(Items from a dataset)
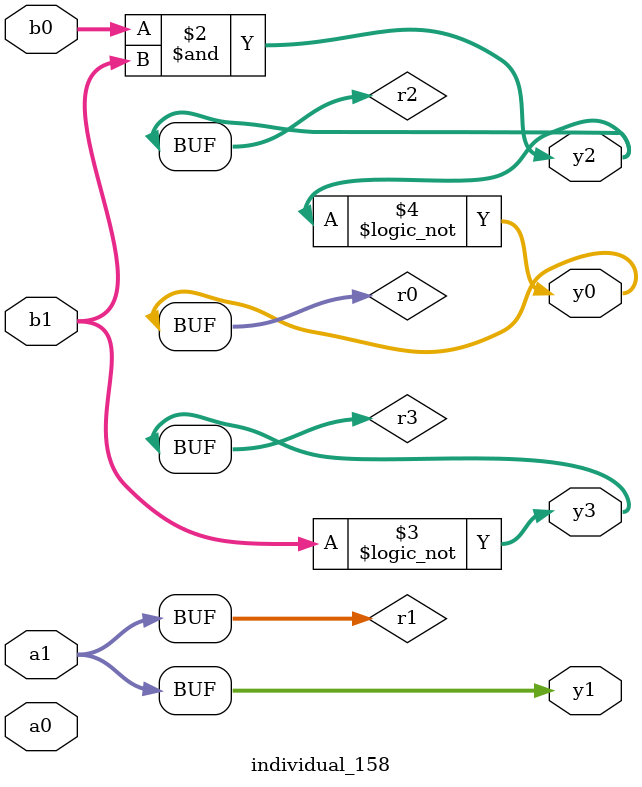
<source format=sv>
module individual_158(input logic [15:0] a1, input logic [15:0] a0, input logic [15:0] b1, input logic [15:0] b0, output logic [15:0] y3, output logic [15:0] y2, output logic [15:0] y1, output logic [15:0] y0);
logic [15:0] r0, r1, r2, r3; 
 always@(*) begin 
	 r0 = a0; r1 = a1; r2 = b0; r3 = b1; 
 	 r2  &=  r3 ;
 	 r3 = ! r3 ;
 	 r0 = ! r2 ;
 	 y3 = r3; y2 = r2; y1 = r1; y0 = r0; 
end
endmodule
</source>
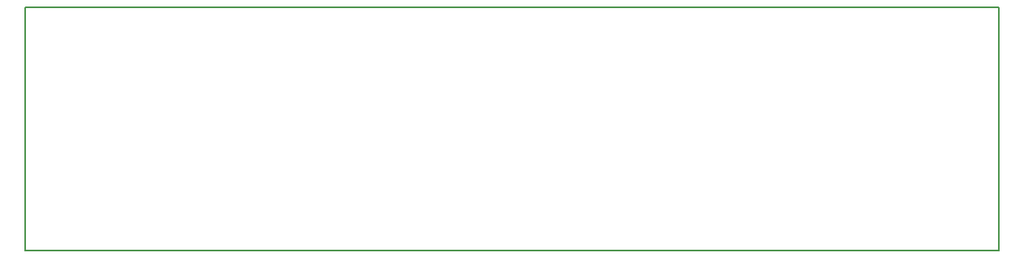
<source format=gbo>
G04 Smart Collar 2.0 - Bottom Silk Screen Layer*
%FSLAX24Y24*%
%MOIN*%
%ADD10C,0.0060*%
D10*
X015000Y010000D02*
X055000Y010000D01*
X055000Y020000D01*
X015000Y020000D01*
X015000Y010000D01*
M02*

</source>
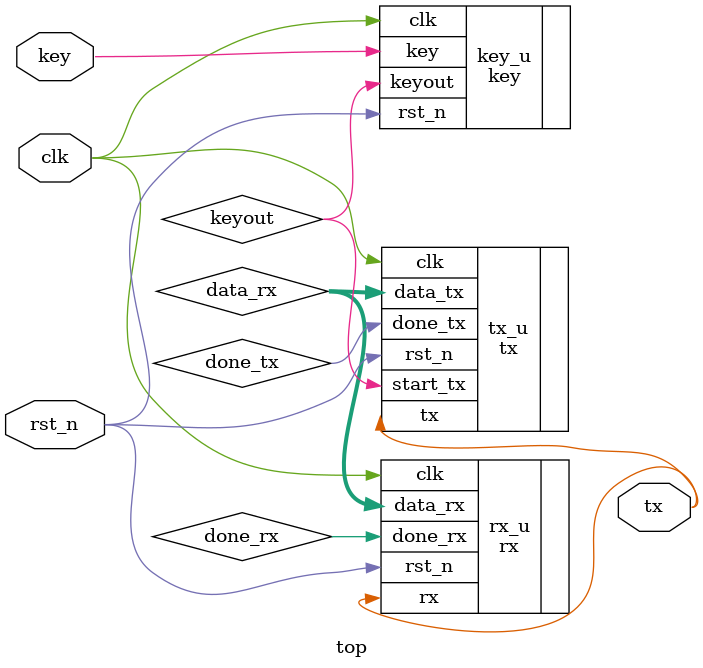
<source format=v>
module top  (
input  wire clk,
input  wire rst_n,
input  wire key,
output wire  tx
);


wire done_tx;
wire done_rx;
wire [7:0] data_rx;

always @(posedge clk) 
    if (!rst_n)
        data <= 0;
    else if (keyout == 1)
        data <= data + 1;
    else
        data <= data;

rx rx_u (
    .clk       (clk       ),
    .rst_n     (rst_n     ),
    .rx        (tx        ),
    .data_rx   (data_rx   ),
    .done_rx   (done_rx   )
);
key key_u (
    .clk     (clk     ),
    .rst_n   (rst_n   ),
    .key     (key     ),
    .keyout  (keyout  )
);
tx tx_u (
    .clk       (clk       ),
    .rst_n     (rst_n     ),
    .start_tx  (keyout    ),
    .data_tx   (data_rx   ), 
    .tx        (tx        ),
    .done_tx   (done_tx   )
);


endmodule
</source>
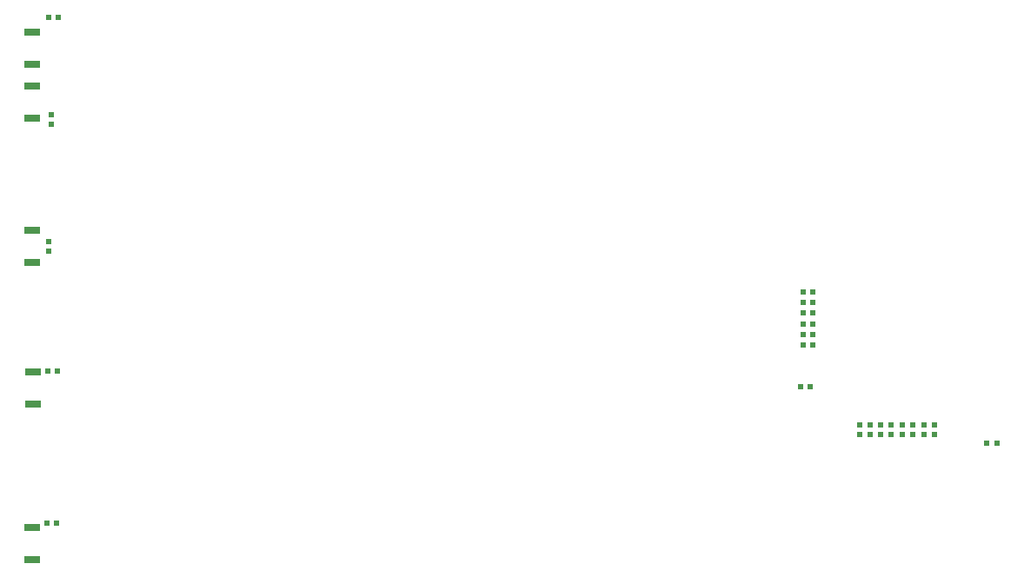
<source format=gbp>
G04 Layer_Color=128*
%FSLAX25Y25*%
%MOIN*%
G70*
G01*
G75*
%ADD13R,0.02284X0.02441*%
%ADD36R,0.02441X0.02284*%
%ADD96R,0.05905X0.02756*%
D13*
X812050Y230900D02*
D03*
X808350D02*
D03*
X812650Y425000D02*
D03*
X808950D02*
D03*
X812250Y289100D02*
D03*
X808550D02*
D03*
X1098350Y319700D02*
D03*
X1102050D02*
D03*
X1098350Y315600D02*
D03*
X1102050D02*
D03*
X1098350Y311500D02*
D03*
X1102050D02*
D03*
X1098350Y307400D02*
D03*
X1102050D02*
D03*
X1098350Y303300D02*
D03*
X1102050D02*
D03*
X1098350Y299200D02*
D03*
X1102050D02*
D03*
X1097350Y283400D02*
D03*
X1101050D02*
D03*
X1172450Y261700D02*
D03*
X1168750D02*
D03*
D36*
X809800Y384050D02*
D03*
Y387750D02*
D03*
X809000Y335350D02*
D03*
Y339050D02*
D03*
X1123900Y264950D02*
D03*
Y268650D02*
D03*
X1148600Y264950D02*
D03*
Y268650D02*
D03*
X1128000Y264950D02*
D03*
Y268650D02*
D03*
X1132100Y264950D02*
D03*
Y268650D02*
D03*
X1136200Y264950D02*
D03*
Y268650D02*
D03*
X1140300Y264950D02*
D03*
Y268650D02*
D03*
X1119800Y264950D02*
D03*
Y268650D02*
D03*
X1144500Y264950D02*
D03*
Y268650D02*
D03*
D96*
X802584Y229301D02*
D03*
Y216899D02*
D03*
X802784Y289001D02*
D03*
Y276599D02*
D03*
X802584Y343301D02*
D03*
Y330899D02*
D03*
X802684Y398701D02*
D03*
Y386299D02*
D03*
Y419401D02*
D03*
Y406999D02*
D03*
M02*

</source>
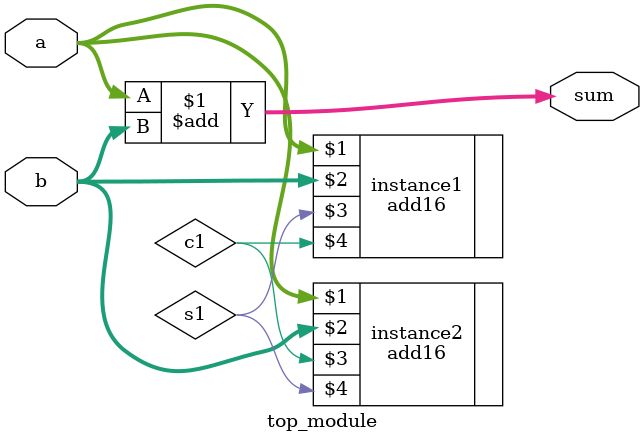
<source format=v>
module top_module(
    input [31:0] a,
    input [31:0] b,
    output [31:0] sum
);
    wire c1,s1;
    add16 instance1(a,b,s1,c1);
    add16 instance2(a,b,c1,s1);
    assign sum=a+b;
endmodule

</source>
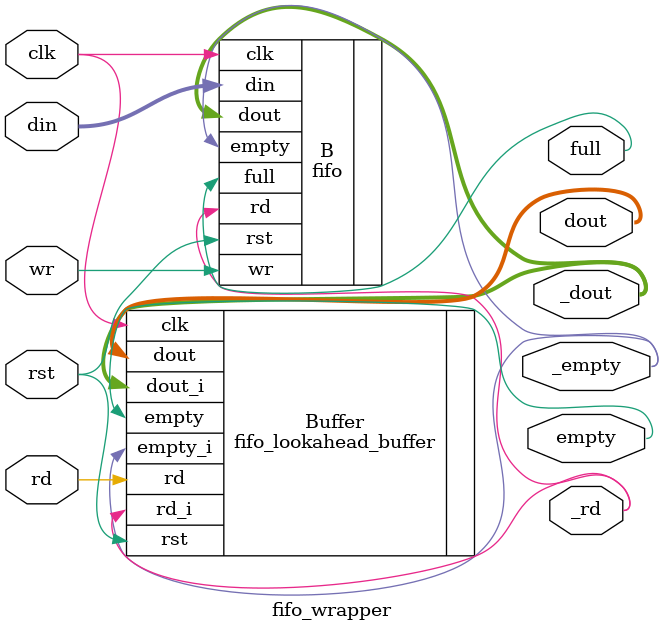
<source format=v>
 module fifo_wrapper (
    input clk,
    input rst,
    output full,
    input  wr,
    input [DATA_WIDTH - 1:0] din,
    output empty,
    input rd,
    output [DATA_WIDTH - 1:0] dout,
     output [DATA_WIDTH - 1:0] _dout,
     output _empty, _rd
);

    localparam DATA_WIDTH = 32;


//    wire [DATA_WIDTH - 1:0] _dout;



    fifo #(
        .DATA_WIDTH                     (DATA_WIDTH)
        ,.LOOKAHEAD                     (1)
    ) B (
        .clk        (clk)
        ,.rst       (rst)
        ,.full      (full)
        ,.wr        (wr)
        ,.din       (din)
        ,.empty     (_empty)
        ,.rd        (_rd)
        ,.dout      (_dout)
        );

    fifo_lookahead_buffer #(
        .DATA_WIDTH                     (DATA_WIDTH)
        ,.REVERSED                      (1)
    ) Buffer (
        .clk        (clk)
        ,.rst       (rst)
        ,.empty_i   (_empty)
        ,.rd_i      (_rd)
        ,.dout_i    (_dout)
        ,.empty     (empty)
        ,.rd        (rd)
        ,.dout      (dout)
        );

endmodule

</source>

- Task
Scan the entries above and show each line that contains the word "keyout".

- Output
    else if (keyout == 1)
    .keyout  (keyout  )
    .start_tx  (keyout    ),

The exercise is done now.